As they sipped their tea and ate the toast she had made in the kitchen far below them, Lucy’s thoughts drifted to the brief encounter with Teifion and her pretence at being a woman with a sound business. She told her mother about the meeting and about her gentle boasting.
“The buyer in Selwyns told him the designs are our own and the goods are all hand-made. Mam, d’you think we could expand? If I can get more orders surely there’s someone who’ll work for us and follow our designs?”
So for that day Polly put aside her work and instead began writing down the instructions for some of their patterns. They were both worried at the absence of anything to show for their day apart from the money for the twenty-four belts and a few more items from the suitcase, but Lucy knew that confidence wasn’t just a smiling face, it was having the nerve to take a risk. Today, with the prospect of meeting Teifion for a visit to the pictures, she felt confidence oozing from her pores. Sh
e had contacted two women who were already adept at handwork and were willing to spend a part of their day with Polly to learn her methods.
“We’ll need a lot more cottons and silks,” Polly reminded her. “And we’ll have to pay the women for the work they bring. What savings we have will soon go.”
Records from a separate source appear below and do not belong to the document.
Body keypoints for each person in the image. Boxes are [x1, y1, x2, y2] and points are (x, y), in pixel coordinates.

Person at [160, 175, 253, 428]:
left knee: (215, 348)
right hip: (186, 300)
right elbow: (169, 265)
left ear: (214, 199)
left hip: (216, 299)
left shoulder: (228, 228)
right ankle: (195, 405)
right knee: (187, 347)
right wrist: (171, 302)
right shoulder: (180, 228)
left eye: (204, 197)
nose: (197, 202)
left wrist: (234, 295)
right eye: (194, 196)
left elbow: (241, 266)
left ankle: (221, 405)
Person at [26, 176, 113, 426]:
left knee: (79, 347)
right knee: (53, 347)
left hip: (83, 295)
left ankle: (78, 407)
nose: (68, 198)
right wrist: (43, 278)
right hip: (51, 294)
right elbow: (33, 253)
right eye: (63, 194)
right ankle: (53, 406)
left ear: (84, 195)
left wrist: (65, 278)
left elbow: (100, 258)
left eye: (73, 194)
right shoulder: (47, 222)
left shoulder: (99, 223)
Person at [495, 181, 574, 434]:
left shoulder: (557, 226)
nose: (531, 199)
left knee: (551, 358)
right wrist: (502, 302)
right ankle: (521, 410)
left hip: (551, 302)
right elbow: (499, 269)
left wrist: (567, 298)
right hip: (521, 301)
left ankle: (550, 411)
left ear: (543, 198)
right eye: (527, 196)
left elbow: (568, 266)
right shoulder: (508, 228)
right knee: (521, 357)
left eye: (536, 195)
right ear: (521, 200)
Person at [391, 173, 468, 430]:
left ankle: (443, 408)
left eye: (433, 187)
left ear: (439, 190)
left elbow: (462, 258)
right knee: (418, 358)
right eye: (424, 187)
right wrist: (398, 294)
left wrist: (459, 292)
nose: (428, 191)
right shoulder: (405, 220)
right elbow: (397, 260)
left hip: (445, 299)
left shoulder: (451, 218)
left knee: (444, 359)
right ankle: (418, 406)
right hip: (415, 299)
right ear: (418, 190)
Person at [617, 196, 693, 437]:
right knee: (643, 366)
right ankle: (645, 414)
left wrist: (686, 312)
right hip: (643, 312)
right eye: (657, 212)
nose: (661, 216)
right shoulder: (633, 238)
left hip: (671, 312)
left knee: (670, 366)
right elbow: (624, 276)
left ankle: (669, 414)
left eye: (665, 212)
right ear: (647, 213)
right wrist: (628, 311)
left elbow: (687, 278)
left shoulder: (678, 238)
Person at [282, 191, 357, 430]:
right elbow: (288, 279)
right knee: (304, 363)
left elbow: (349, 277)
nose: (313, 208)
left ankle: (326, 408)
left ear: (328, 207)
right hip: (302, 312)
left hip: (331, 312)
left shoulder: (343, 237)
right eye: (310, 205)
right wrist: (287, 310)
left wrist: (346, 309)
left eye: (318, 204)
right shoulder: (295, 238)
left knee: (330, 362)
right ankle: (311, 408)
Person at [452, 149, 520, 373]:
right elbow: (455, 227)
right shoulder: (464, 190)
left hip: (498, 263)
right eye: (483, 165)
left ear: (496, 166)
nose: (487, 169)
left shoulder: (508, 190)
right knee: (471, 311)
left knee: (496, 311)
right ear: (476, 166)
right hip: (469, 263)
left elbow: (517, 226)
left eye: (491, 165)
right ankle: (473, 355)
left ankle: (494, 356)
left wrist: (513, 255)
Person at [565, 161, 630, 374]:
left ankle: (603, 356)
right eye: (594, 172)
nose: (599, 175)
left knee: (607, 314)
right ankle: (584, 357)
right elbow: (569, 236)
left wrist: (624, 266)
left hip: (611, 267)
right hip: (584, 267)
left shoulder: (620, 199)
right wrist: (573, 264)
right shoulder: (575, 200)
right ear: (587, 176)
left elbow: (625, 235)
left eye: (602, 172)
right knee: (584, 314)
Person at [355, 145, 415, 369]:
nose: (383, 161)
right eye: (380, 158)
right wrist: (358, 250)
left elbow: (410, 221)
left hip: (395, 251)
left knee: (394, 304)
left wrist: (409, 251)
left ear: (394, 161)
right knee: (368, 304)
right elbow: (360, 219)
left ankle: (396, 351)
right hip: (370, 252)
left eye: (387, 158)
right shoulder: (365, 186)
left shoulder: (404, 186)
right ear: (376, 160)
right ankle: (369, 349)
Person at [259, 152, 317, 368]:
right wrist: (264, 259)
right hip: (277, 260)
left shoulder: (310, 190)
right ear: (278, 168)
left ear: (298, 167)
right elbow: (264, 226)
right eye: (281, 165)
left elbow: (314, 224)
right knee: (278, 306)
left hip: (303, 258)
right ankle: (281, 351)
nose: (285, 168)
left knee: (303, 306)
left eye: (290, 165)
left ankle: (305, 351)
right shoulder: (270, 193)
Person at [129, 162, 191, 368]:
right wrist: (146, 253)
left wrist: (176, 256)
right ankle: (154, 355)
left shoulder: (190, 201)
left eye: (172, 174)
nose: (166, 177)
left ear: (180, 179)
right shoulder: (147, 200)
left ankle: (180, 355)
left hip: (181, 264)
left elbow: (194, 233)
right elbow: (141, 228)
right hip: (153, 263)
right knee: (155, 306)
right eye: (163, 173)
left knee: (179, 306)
“It’s the only way out of the doldrums, Mam. We can’t improve our lot without taking a few risks.” Lucy spoke confidently but she, too, was afraid of losing the little they had.
“Go on then, take the samples and get some orders. Come back as soon as you can so I know what to concentrate on and we’ll make out.”
Before setting out to meet Teifion, Lucy carefully replaced the paper on which the samples were displayed so the work was looking its best and re-packed her suitcase. Tomorrow she and her suitcase would have the full responsibility for their livelihood. It was a heavy responsibility for her young shoulders.
* * *
Teifion was waiting for her outside the picture house. Owing to the black-out she had to walk right up to him before she was certain it was he. He flashed a torch for her to see the steps briefly, doffed his hat in an exaggerated way as he greeted her, and with his arm resting lightly on her waist, ushered her inside.
Lucy was surprised at how easy she found it to talk to him. There seemed to be not a moment of silence as they waited with the good-natured crowd for the film to commence.
Outside again, with the thin beam of the torch to guide them through the emptying town, they discussed the film and their respective jobs. On the subject of her “expansion” Lucy was pleased that she could say with reasonable honesty that she had taken on extra staff.
“Two women who have never sold their work before, but each with a talent in the work my mother and I do – er – that we deal with.”
“You do some of the work yourself?” he asked as they set off through the dark streets.